Start of Block

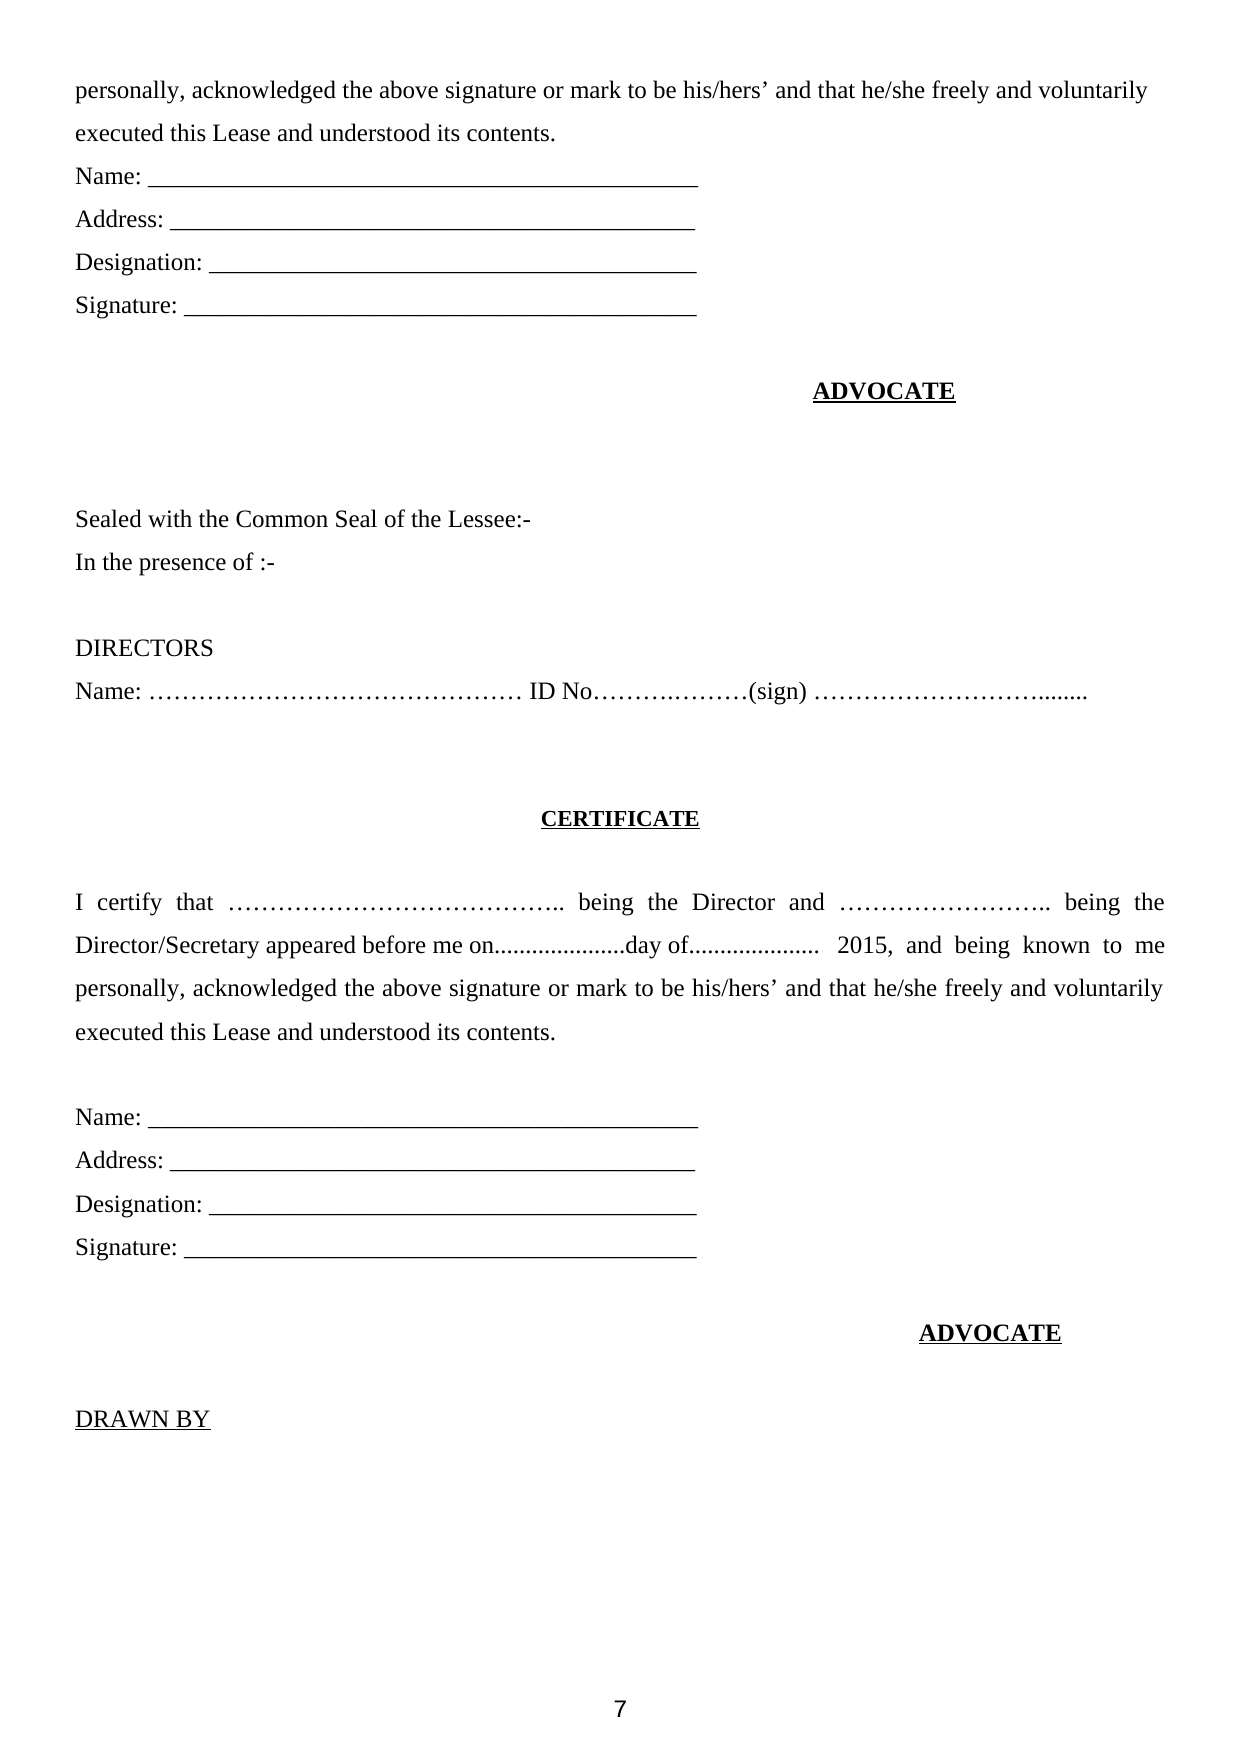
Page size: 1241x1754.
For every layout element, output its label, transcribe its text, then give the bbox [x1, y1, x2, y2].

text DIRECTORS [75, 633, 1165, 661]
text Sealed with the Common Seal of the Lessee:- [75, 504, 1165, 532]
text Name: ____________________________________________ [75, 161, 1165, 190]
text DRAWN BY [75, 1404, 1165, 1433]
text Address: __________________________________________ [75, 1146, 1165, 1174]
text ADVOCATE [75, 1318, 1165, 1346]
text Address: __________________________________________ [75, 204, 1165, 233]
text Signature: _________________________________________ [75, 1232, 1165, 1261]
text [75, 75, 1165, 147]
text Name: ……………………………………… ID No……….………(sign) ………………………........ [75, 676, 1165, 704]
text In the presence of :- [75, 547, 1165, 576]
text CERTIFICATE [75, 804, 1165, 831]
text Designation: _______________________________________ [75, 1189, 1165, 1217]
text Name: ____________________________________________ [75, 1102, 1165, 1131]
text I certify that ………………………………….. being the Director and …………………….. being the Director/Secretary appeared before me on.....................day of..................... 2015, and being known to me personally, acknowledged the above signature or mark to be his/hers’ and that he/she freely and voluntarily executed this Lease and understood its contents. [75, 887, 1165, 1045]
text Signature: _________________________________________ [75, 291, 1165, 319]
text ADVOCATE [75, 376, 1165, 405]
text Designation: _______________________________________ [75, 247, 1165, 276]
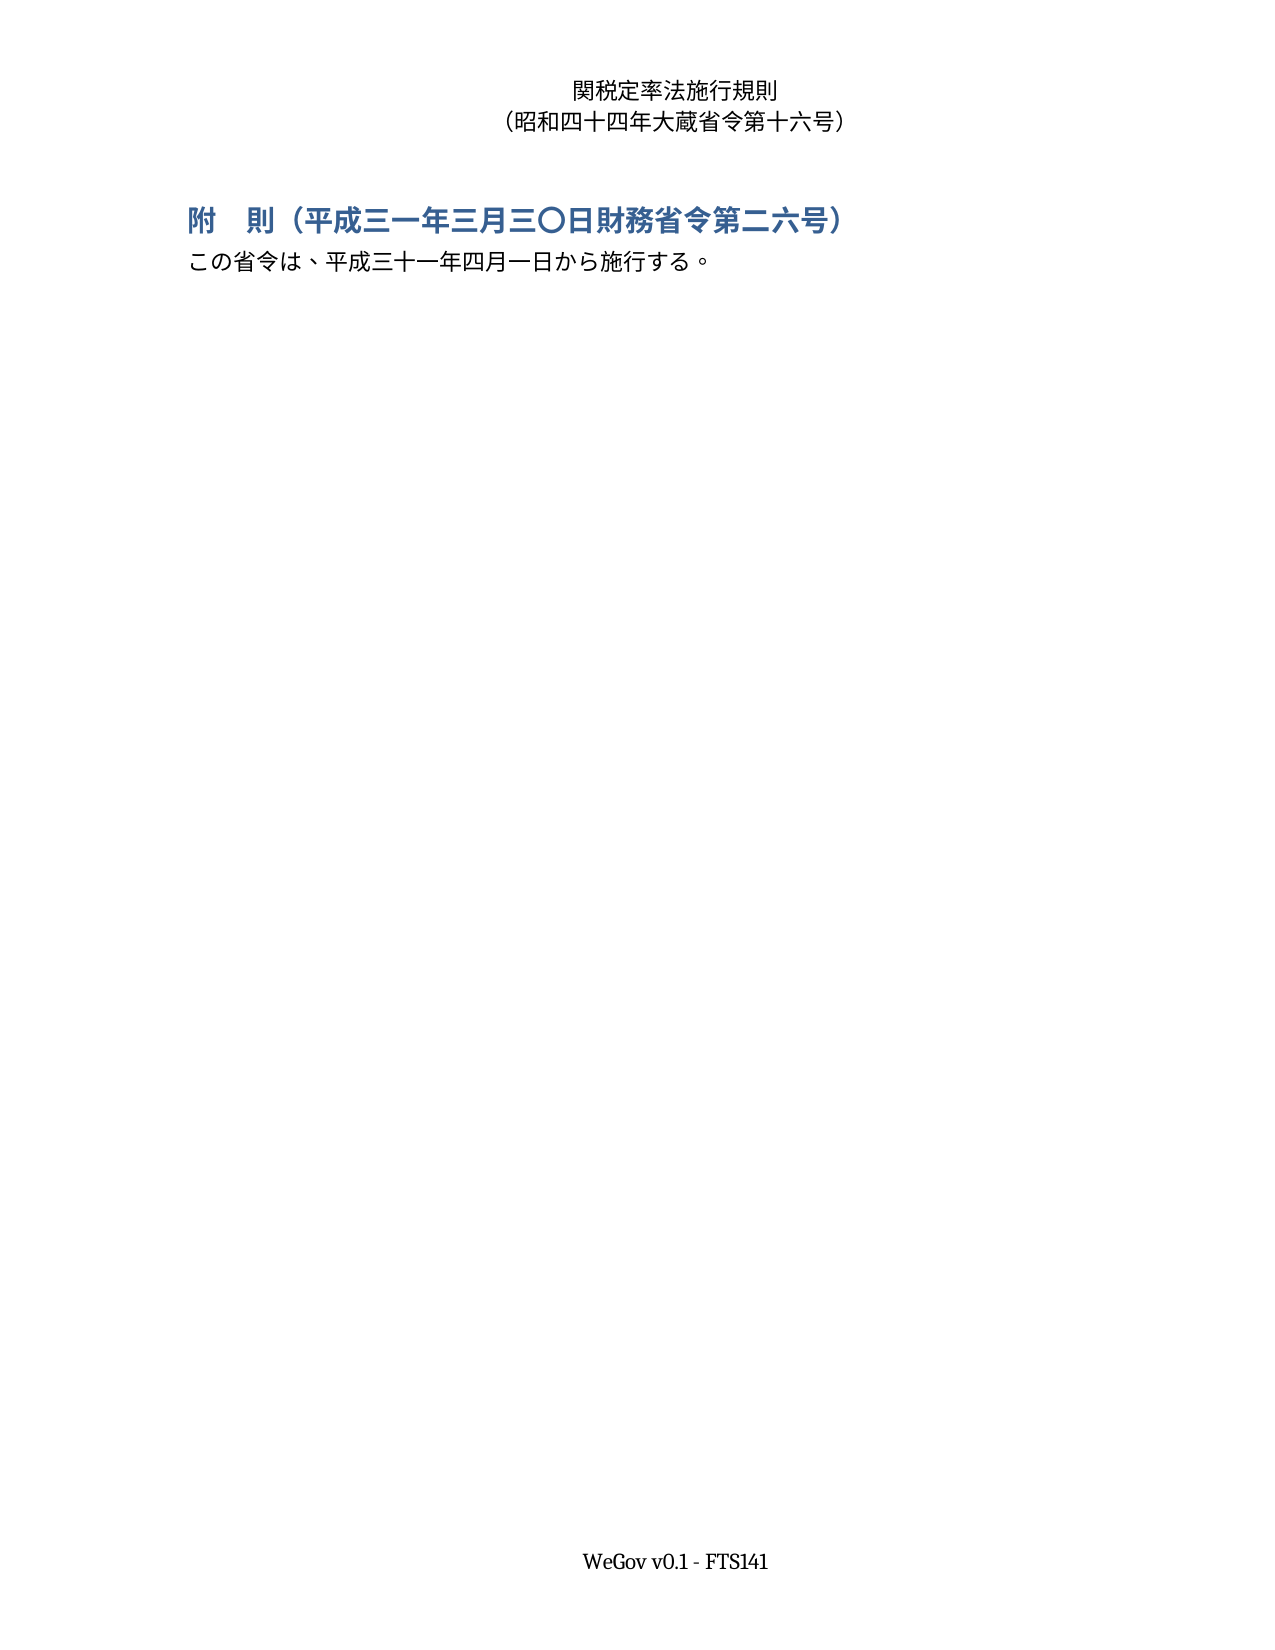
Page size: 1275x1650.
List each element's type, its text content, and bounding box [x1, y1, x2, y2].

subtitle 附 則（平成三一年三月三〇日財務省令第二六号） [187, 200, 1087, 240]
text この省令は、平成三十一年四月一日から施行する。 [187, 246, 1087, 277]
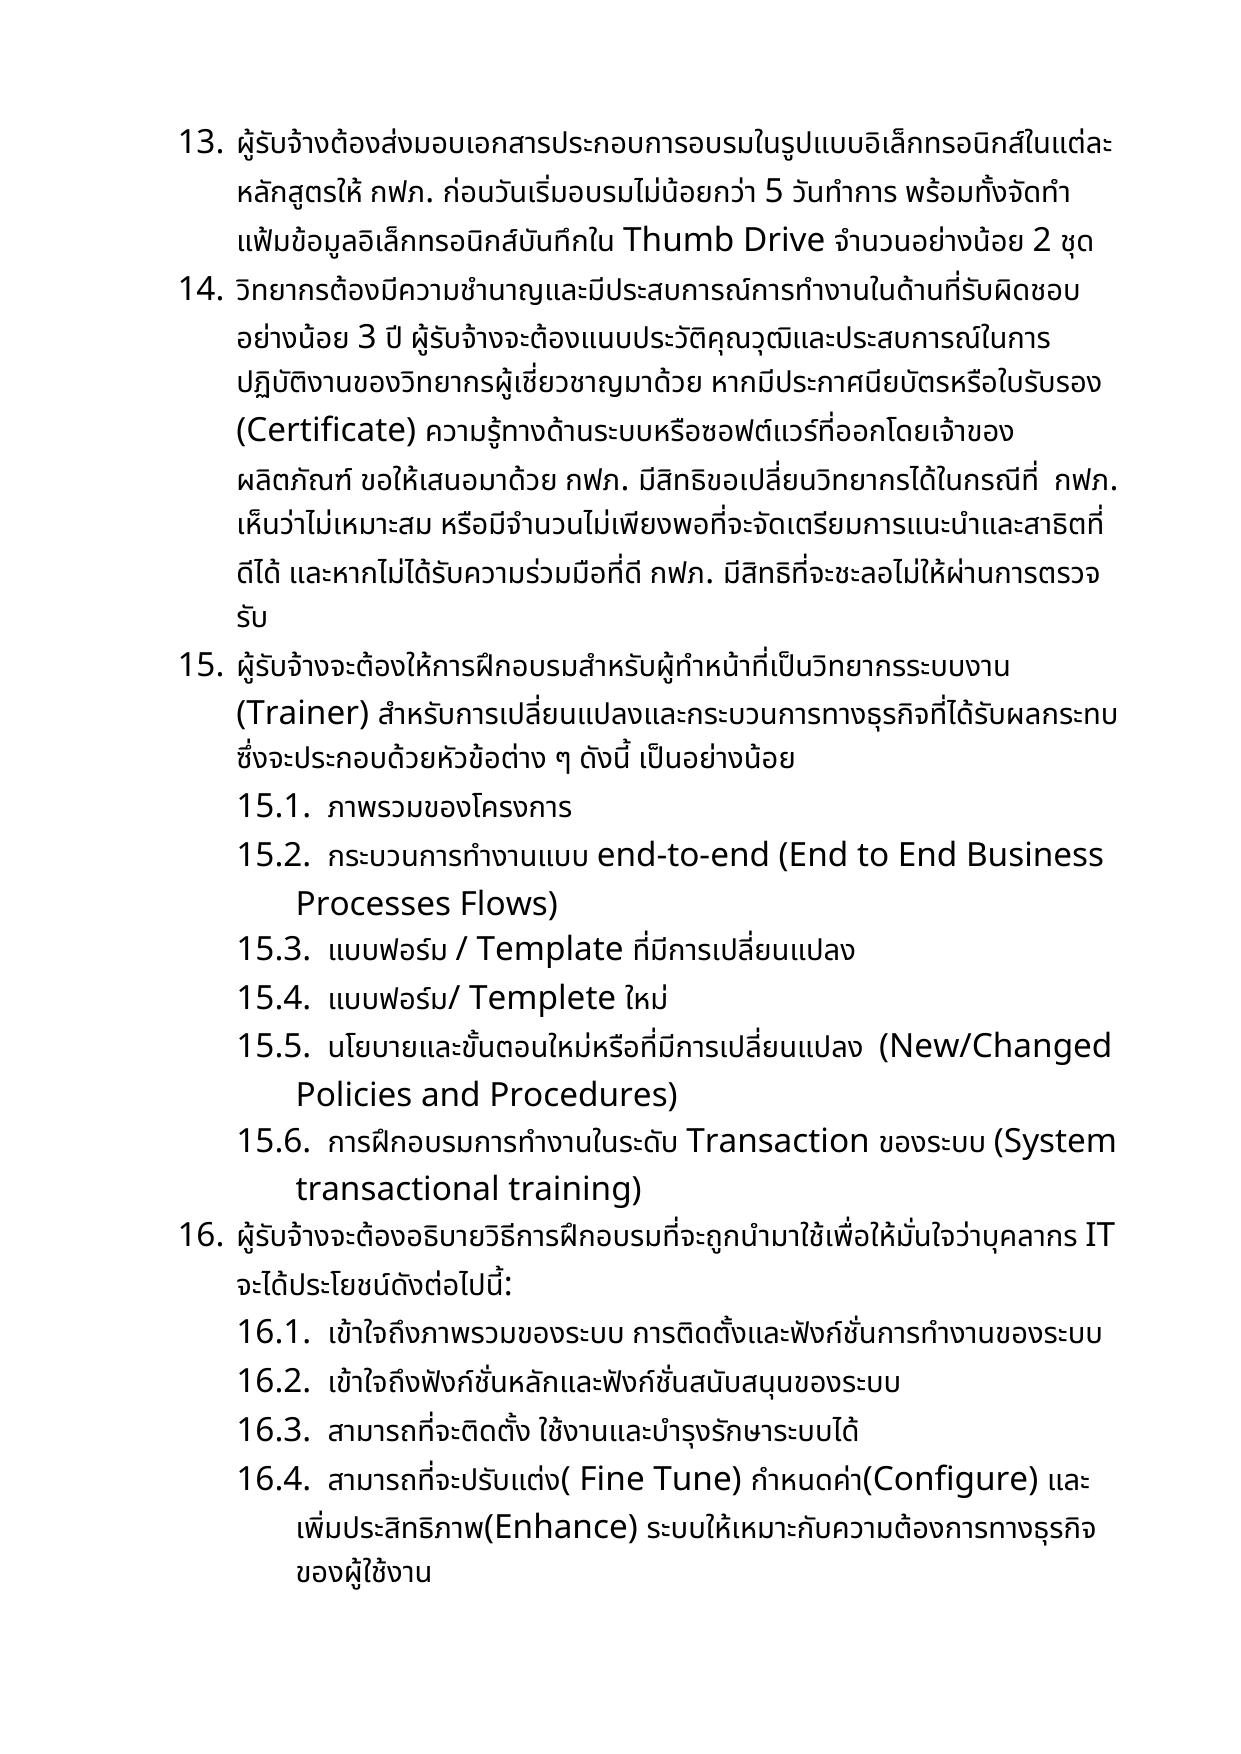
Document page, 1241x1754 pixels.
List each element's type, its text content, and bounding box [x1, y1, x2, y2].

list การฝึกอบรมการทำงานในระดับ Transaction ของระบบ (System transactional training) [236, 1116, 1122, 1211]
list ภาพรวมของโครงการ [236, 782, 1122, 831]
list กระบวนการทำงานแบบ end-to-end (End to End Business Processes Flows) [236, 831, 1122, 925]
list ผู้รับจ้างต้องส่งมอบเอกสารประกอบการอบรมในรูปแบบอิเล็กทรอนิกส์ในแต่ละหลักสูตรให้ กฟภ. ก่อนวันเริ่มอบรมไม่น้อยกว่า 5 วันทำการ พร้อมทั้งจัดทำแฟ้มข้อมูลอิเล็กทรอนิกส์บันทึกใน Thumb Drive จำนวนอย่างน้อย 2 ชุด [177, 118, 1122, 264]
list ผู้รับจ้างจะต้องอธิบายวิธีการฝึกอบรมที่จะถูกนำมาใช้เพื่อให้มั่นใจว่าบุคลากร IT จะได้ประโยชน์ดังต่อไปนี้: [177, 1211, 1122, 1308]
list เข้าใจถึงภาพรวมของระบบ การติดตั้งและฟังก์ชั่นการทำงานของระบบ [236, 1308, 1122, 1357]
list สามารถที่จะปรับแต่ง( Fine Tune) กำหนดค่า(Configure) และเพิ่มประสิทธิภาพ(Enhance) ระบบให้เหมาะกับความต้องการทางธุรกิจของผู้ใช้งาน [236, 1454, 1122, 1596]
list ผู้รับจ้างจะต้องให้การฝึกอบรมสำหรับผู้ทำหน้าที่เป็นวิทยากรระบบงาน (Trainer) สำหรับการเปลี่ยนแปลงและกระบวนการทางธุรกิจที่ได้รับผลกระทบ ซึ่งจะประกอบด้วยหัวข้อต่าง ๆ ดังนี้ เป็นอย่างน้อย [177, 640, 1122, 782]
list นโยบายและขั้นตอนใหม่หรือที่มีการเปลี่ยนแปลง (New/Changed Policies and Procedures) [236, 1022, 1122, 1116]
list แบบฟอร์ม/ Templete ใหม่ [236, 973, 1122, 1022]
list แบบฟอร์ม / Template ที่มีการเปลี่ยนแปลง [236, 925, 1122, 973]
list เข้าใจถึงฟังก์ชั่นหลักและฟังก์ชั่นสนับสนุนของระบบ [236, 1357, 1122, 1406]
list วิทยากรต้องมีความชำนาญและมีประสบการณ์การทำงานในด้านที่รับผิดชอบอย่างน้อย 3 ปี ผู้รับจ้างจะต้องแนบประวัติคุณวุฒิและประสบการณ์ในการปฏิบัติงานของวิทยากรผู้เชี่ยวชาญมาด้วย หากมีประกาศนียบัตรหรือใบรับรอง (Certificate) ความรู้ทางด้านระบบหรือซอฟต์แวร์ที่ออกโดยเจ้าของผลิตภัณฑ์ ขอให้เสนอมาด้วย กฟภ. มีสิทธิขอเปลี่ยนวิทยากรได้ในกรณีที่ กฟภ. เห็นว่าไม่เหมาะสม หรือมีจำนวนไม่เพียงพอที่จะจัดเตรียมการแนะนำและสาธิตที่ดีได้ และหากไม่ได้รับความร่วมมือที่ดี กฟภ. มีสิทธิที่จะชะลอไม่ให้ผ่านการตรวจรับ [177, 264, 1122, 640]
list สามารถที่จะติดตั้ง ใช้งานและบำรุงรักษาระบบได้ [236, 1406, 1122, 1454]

End of Block

What the exercise asks:
Your reply should consist of the data, transcribed exactly, and should hold no pictures.

Final answer:
Page size: 1241x1754.
For every layout element, output its label, transcribe its text, then give the bbox [x1, y1, x2, y2].

text DIRECTORS [75, 633, 1165, 661]
text Sealed with the Common Seal of the Lessee:- [75, 504, 1165, 532]
text Name: ____________________________________________ [75, 161, 1165, 190]
text DRAWN BY [75, 1404, 1165, 1433]
text Address: __________________________________________ [75, 1146, 1165, 1174]
text ADVOCATE [75, 1318, 1165, 1346]
text Address: __________________________________________ [75, 204, 1165, 233]
text Signature: _________________________________________ [75, 1232, 1165, 1261]
text [75, 75, 1165, 147]
text Name: ……………………………………… ID No……….………(sign) ………………………........ [75, 676, 1165, 704]
text In the presence of :- [75, 547, 1165, 576]
text CERTIFICATE [75, 804, 1165, 831]
text Designation: _______________________________________ [75, 1189, 1165, 1217]
text Name: ____________________________________________ [75, 1102, 1165, 1131]
text I certify that ………………………………….. being the Director and …………………….. being the Director/Secretary appeared before me on.....................day of..................... 2015, and being known to me personally, acknowledged the above signature or mark to be his/hers’ and that he/she freely and voluntarily executed this Lease and understood its contents. [75, 887, 1165, 1045]
text Signature: _________________________________________ [75, 291, 1165, 319]
text ADVOCATE [75, 376, 1165, 405]
text Designation: _______________________________________ [75, 247, 1165, 276]
Page size: 1275x1650.
List each element's type, its text content, and bounding box [x1, y1, x2, y2].

subtitle 附 則（平成三一年三月三〇日財務省令第二六号） [187, 200, 1087, 240]
text この省令は、平成三十一年四月一日から施行する。 [187, 246, 1087, 277]
Document page, 1241x1754 pixels.
List each element's type, its text content, and bounding box [x1, y1, x2, y2].

list การฝึกอบรมการทำงานในระดับ Transaction ของระบบ (System transactional training) [236, 1116, 1122, 1211]
list ภาพรวมของโครงการ [236, 782, 1122, 831]
list กระบวนการทำงานแบบ end-to-end (End to End Business Processes Flows) [236, 831, 1122, 925]
list ผู้รับจ้างต้องส่งมอบเอกสารประกอบการอบรมในรูปแบบอิเล็กทรอนิกส์ในแต่ละหลักสูตรให้ กฟภ. ก่อนวันเริ่มอบรมไม่น้อยกว่า 5 วันทำการ พร้อมทั้งจัดทำแฟ้มข้อมูลอิเล็กทรอนิกส์บันทึกใน Thumb Drive จำนวนอย่างน้อย 2 ชุด [177, 118, 1122, 264]
list ผู้รับจ้างจะต้องอธิบายวิธีการฝึกอบรมที่จะถูกนำมาใช้เพื่อให้มั่นใจว่าบุคลากร IT จะได้ประโยชน์ดังต่อไปนี้: [177, 1211, 1122, 1308]
list เข้าใจถึงภาพรวมของระบบ การติดตั้งและฟังก์ชั่นการทำงานของระบบ [236, 1308, 1122, 1357]
list สามารถที่จะปรับแต่ง( Fine Tune) กำหนดค่า(Configure) และเพิ่มประสิทธิภาพ(Enhance) ระบบให้เหมาะกับความต้องการทางธุรกิจของผู้ใช้งาน [236, 1454, 1122, 1596]
list ผู้รับจ้างจะต้องให้การฝึกอบรมสำหรับผู้ทำหน้าที่เป็นวิทยากรระบบงาน (Trainer) สำหรับการเปลี่ยนแปลงและกระบวนการทางธุรกิจที่ได้รับผลกระทบ ซึ่งจะประกอบด้วยหัวข้อต่าง ๆ ดังนี้ เป็นอย่างน้อย [177, 640, 1122, 782]
list นโยบายและขั้นตอนใหม่หรือที่มีการเปลี่ยนแปลง (New/Changed Policies and Procedures) [236, 1022, 1122, 1116]
list แบบฟอร์ม/ Templete ใหม่ [236, 973, 1122, 1022]
list แบบฟอร์ม / Template ที่มีการเปลี่ยนแปลง [236, 925, 1122, 973]
list เข้าใจถึงฟังก์ชั่นหลักและฟังก์ชั่นสนับสนุนของระบบ [236, 1357, 1122, 1406]
list วิทยากรต้องมีความชำนาญและมีประสบการณ์การทำงานในด้านที่รับผิดชอบอย่างน้อย 3 ปี ผู้รับจ้างจะต้องแนบประวัติคุณวุฒิและประสบการณ์ในการปฏิบัติงานของวิทยากรผู้เชี่ยวชาญมาด้วย หากมีประกาศนียบัตรหรือใบรับรอง (Certificate) ความรู้ทางด้านระบบหรือซอฟต์แวร์ที่ออกโดยเจ้าของผลิตภัณฑ์ ขอให้เสนอมาด้วย กฟภ. มีสิทธิขอเปลี่ยนวิทยากรได้ในกรณีที่ กฟภ. เห็นว่าไม่เหมาะสม หรือมีจำนวนไม่เพียงพอที่จะจัดเตรียมการแนะนำและสาธิตที่ดีได้ และหากไม่ได้รับความร่วมมือที่ดี กฟภ. มีสิทธิที่จะชะลอไม่ให้ผ่านการตรวจรับ [177, 264, 1122, 640]
list สามารถที่จะติดตั้ง ใช้งานและบำรุงรักษาระบบได้ [236, 1406, 1122, 1454]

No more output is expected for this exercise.